Não vai, aqui, nenhuma História, e também não há qualquer sombra de Arte, embora o que por aqui vai (se) pintar, (a)pareça, em alguns instantes, algo sombreado.
Uma dessas pinturas que exigem, de cara, certa distância dos olhos para que se lhes entenda(?), para que se lhes perceba, já que se próximos demais, ou não afastados o suficiente esses tais olhos, o que se verá pode não passar de nada mais do que uma mancha, um borrão multicor, resultado da dissolução dos contornos familiares a certas figuras, como se seus limites, de uma hora para a outra, se rompessem, e as cores, então “aprisionadas” nas linhas do desenho, atendendo a leis mais conhecidas no (nosso) mundo natural, escapassem, e, na pressa, porque há tanto contidas, ansiando por liberdade (ou querendo apenas se salvar, através dessa estreita abertura), misturassem-se todas, num atropelo de arco-íris desorganizado.

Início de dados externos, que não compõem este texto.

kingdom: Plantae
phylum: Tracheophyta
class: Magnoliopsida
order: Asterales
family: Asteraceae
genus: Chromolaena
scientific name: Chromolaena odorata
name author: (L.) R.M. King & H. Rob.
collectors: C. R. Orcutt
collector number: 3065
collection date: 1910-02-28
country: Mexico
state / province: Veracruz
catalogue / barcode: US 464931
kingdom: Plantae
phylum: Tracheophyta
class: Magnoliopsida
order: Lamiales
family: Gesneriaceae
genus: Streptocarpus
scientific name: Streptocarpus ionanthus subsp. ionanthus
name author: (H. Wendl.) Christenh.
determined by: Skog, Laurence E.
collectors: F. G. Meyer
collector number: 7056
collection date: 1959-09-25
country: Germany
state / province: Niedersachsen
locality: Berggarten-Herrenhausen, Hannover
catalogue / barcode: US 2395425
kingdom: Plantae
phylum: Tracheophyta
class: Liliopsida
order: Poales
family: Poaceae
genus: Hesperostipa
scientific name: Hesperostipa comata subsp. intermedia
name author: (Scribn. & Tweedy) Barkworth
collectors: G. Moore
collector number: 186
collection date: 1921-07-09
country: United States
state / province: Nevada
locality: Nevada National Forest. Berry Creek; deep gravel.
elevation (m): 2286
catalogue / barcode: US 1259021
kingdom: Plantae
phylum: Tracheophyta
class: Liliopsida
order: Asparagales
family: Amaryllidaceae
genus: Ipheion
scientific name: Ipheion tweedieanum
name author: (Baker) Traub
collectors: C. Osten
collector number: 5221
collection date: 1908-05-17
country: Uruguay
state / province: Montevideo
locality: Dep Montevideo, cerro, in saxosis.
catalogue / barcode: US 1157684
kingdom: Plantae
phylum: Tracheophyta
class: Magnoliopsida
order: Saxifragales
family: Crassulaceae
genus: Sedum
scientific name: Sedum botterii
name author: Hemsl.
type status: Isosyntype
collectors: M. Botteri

As lembranças são assim, e não porque façam história – mesmo que o façam sem tanta arte, como se colassem retratos, ao acaso, num álbum improvisado, não atendendo à ordem cronológica dos fatos, nem “se lembrando” de lhes dar legendas que lhes identifiquem, acreditando, numa atitude francamente contraditória, que não se precisará dessas etiquetas para se dizer, com educação, de que é esse (retrato) – será de algum Renato: mas qual?), de quem é aquele rosto ali colado, calado, agora, sob uma proteção de plástico, nesse livro cartonado, de páginas originalmente em branco e que virão a ser “escritas” não com palavras, mas com memórias.
Ora, se se crê, firmemente, que se recordará sempre dessas faces, sem o auxílio prestimoso e manuscrito de um “fulano de tal”, ou de “em tal lugar”, “no dia tal”, para que, então, se colecionam essas fotografias, instantâneos de uma vida marcadamente fugaz? E as lembranças assim são porque requerem um olhar sobre elas, a certa distância: de muito perto, um rosto, por mais definido em detalhes dos quais nem mais se recordava, não passa, já, de pontos (de vista); com olhos além do indispensável, numa “comparação inversa” com um quadro impressionista, o retrato se torna a precisa fotografia de um subjetivo borrão.
Todo mistério de se cultivar saudades (porque é demasiado ingênuo, mesmo que se acredite sinceramente nisso, dizer que se prefere não cultivá-las, “matando-as” com uma constante e viva presença) está em saber seu exato lugar na (nossa) vida, de onde se possa contemplar a saudade, identificando-a num retrato nítido, sem o excesso de proximidade que desfaz o encanto, e sem o exagero das lonjuras que “desencanta” a saudade, fazendo-a tão-somente mais um dos nossos cotidianos esquecimentos.
Nessa vasta sala de saudades, somos, ao mesmo tempo, os olhos-espectadores e o quadro admirado, podendo ser que tal simultaneidade se desfaça, e ora sejamos a própria saudade vista (de que ponto?), ora sejamos os saudosos olhos apontados diretamente para um quadro, é preciso, nesse fenômeno ótico, não confundirmos o cansaço natural a que os olhos estão submetidos (por se os ter forçado muito em aproximações que não nos revelaram ou em afastamentos que tudo sempre nos esconderam) com uma saudade mais ou menos nítida. Os olhos que enxergam a saudada apenas copiam a forma, o desenho dos que, com maior ou com menor eficiência, sempre observam o presente. Esses olhos-de-agora, estejam já precocemente cansados, por terem antecipado saudades (quando rostos são ainda tão presentes) ou naturalmente gastos (sem que tenham experimentado as devidas saudades), só vêem quadros contemporâneos, mesmo que se deliciem com obras de arte passadas. Já os olhos-da-saudade se alimentam justamente do desgaste, da impossibilidade (ou, ao menos, de uma dificuldade tão extremada, que beira o impossível de acontecer) de todo retrato se conter, de não romper o tênue fio que lhe conforma, e a faz, assim, a saudade, encontrando tal ponto-de-fuga, desejando salvar-se como lembrança, confundir-se com uma “nítida mancha”.
Ainda que descolada a legenda, sabemos de quem se trata: é o retrato da própria saudade.